Back in August and September, I started telling the story of my Community Garden experience: Small Kitchen Garden Goes Community and Tilling in the No-Till Garden. Many long-time renters at the garden plant ornamental borders around their vegetable plots, and I found this combination quite pleasing.
It’s the last Garden Bloggers Bloom Day of winter and there are flowers in my garden. However, the day is overcast and I’m still wincing my way through recovery fully six weeks after having a Whipple: surgery to remove a pancreatic tumor and re-route my digestive tract.
Shortly after surgery, I gave myself three of those “7 days, 7 photos” challenges and I haven’t delivered. I’ve been working on them; got one posted. But I’ve spent bits and drabs of time over many weeks selecting photos from 2015 and organizing them into categories. Now, rather than just three challenges, I’m working on seven.
Last night I got really close with seven landscape photos, but I didn’t finish, and today it’s Bloom Day. Coincidentally, one of my challenge categories is “blossoms.” So, from many hundreds of flower blossom photos I created in 2015, I’ve chosen seven to feature for my blossom photo challenge on Bloom Day. Captions may not identify the types of flowers, but they provide background on where I found them.
Not a remarkable photo, but it’s special to me because I captured it while visiting Kylee Baumle at her home in Ohio. I “met” Kylee away back when on Twitter, and it was a great privilege to meet her in person and tour her garden. Kylee blogs at Our Little Acre.
In June of 2015, Garden Writers Association sponsored a regional meeting at the Morris Arboretum in Philadelphia. It was an unseasonably hot day, but the arboretum was well worth the sweat. Among the many amazing trees, there was a Giant Magnolia in bloom, with several blossoms low on the tree (though inconveniently shaded). The blossom in this photo would easily cover a dinner plate.
Two doors north of the Cityslipper ranch stands a vacant house once owned by a WWII vet who shared stories with me about his combat experiences and about the character of the neighborhood—he had lived here many years before we moved in. There is a robust magnolia tree next to the driveway, and I’ve taken liberties over the years to capture photos of the gorgeous pink blossoms in early spring. I could fill a photo album with magnolia blossom photos, but this one from spring of 2015 is one of my all-time favorites.

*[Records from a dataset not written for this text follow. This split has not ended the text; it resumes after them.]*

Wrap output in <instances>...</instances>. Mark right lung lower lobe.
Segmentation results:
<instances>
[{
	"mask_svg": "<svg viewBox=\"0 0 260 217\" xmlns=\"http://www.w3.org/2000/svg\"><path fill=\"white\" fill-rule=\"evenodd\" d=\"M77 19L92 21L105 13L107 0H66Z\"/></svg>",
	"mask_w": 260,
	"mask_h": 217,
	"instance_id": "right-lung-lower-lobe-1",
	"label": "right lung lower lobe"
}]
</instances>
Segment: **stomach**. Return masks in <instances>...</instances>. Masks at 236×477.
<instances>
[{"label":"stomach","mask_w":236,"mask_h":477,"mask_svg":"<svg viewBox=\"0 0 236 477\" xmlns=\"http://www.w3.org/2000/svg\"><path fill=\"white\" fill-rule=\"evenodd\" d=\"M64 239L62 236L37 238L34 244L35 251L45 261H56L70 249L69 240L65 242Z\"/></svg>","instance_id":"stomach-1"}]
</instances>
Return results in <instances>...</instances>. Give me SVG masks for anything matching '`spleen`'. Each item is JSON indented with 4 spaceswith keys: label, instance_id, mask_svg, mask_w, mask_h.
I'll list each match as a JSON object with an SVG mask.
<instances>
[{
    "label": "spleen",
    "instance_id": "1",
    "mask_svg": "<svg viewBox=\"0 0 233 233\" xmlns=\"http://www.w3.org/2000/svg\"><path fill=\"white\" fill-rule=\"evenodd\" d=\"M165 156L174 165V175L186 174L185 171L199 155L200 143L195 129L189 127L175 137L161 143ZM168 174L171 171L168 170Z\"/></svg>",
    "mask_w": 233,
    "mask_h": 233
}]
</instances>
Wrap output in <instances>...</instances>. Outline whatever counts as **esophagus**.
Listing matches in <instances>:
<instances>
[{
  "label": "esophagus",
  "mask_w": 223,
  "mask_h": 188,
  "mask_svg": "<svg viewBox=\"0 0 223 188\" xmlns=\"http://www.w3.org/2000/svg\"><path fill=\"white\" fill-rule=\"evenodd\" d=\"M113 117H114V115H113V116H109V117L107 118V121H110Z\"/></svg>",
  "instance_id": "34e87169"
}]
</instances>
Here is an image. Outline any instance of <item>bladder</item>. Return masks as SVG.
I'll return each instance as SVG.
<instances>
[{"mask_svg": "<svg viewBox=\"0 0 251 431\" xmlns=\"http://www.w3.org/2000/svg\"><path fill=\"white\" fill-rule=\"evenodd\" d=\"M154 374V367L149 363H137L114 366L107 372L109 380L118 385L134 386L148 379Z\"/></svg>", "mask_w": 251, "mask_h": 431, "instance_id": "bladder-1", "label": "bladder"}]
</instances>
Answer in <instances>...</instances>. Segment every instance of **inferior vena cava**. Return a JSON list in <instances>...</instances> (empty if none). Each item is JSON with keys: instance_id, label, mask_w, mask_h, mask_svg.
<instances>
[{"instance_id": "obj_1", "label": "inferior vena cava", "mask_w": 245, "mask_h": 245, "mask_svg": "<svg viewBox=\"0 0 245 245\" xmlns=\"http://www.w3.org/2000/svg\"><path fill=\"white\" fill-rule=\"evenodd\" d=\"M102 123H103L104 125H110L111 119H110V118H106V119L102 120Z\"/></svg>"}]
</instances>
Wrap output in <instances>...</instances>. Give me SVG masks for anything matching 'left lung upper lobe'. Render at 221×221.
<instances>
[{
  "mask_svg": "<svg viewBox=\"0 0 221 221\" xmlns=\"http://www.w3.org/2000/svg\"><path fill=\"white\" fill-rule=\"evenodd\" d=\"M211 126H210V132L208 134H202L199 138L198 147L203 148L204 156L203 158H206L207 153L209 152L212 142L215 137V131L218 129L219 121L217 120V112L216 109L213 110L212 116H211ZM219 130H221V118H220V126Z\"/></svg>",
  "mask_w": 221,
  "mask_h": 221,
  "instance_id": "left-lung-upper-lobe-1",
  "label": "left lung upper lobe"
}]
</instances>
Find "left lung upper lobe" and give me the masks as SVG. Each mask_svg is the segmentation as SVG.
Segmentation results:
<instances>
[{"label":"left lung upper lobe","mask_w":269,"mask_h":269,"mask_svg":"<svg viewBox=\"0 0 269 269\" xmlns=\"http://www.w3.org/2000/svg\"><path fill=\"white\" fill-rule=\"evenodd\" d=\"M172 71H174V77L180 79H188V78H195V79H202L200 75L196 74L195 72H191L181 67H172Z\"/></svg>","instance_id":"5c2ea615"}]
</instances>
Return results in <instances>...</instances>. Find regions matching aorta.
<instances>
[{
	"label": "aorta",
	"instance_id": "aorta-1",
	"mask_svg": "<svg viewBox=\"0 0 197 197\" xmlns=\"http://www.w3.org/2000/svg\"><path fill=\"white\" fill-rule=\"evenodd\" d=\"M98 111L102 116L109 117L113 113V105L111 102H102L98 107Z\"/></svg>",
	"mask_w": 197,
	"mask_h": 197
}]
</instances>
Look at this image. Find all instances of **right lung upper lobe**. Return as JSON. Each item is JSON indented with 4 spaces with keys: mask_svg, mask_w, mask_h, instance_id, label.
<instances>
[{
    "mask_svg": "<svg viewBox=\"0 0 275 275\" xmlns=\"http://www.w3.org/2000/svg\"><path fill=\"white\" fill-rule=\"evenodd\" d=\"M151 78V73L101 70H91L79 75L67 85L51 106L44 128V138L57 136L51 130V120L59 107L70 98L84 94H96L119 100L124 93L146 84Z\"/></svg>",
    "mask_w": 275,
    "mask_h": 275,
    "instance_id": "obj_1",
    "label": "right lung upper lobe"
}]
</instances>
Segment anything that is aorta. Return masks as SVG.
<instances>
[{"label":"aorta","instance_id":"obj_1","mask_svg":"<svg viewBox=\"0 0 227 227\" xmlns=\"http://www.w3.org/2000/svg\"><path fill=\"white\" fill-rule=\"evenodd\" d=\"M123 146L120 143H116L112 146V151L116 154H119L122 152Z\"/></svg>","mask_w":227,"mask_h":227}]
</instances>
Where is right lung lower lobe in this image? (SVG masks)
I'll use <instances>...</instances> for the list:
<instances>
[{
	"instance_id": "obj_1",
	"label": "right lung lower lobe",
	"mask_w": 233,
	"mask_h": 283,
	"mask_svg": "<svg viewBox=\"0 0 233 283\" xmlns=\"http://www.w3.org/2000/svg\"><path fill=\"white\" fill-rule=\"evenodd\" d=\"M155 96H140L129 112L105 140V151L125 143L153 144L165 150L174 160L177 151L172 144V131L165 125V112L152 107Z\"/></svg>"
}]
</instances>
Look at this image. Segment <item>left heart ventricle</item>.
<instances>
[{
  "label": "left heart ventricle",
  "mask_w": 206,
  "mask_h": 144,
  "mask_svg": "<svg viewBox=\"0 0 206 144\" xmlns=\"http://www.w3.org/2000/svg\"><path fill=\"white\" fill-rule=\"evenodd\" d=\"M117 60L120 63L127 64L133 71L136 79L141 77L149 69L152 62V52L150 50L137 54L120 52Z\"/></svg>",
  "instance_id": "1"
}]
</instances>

Here at the Cityslipper ranch, I’ve acquired several hydrangeas over the years and have had miserable luck with them. Each has grown vigorously in its first season, and then gotten chewed back to the soil line in early winter. This particular plant got eaten two or three years in a row before I finally put a fence around it and several other hydrangea and rose bushes. Starting on second year growth in 2015, the plant didn’t add much bulk, but it produced this single cluster of blossoms that hung on for at least three months. I loved the variety of delicate colors and captured, perhaps, 30 or more photos of it throughout the season.
Also at the Cityslipper ranch, I make a concerted effort each year to capture unique photos of my food plants. This photo is of bean blossoms. I grew climbing beans in the garden annex extension where they received direct sunlight sporadically throughout each day. One day when most of the annex extension was in shadow, these blossoms caught a bit of sunshine and begged me to take some photos.
I see a lot of photos of water lilies. No doubt these flowers are popular subjects because they’re gorgeous. I go a bit gaga when I have an opportunity to capture photos of them because they’re not common—it’s a great pleasure to visit water gardens that feature these delicate beauties. This summer, my wife and I enjoyed a day at the legendary Longwood Gardens. Among the many sights there is a large courtyard of pools hosting all kinds of water plants including both day-blooming and night-blooming water lilies. This is one of my favorite photos from that day.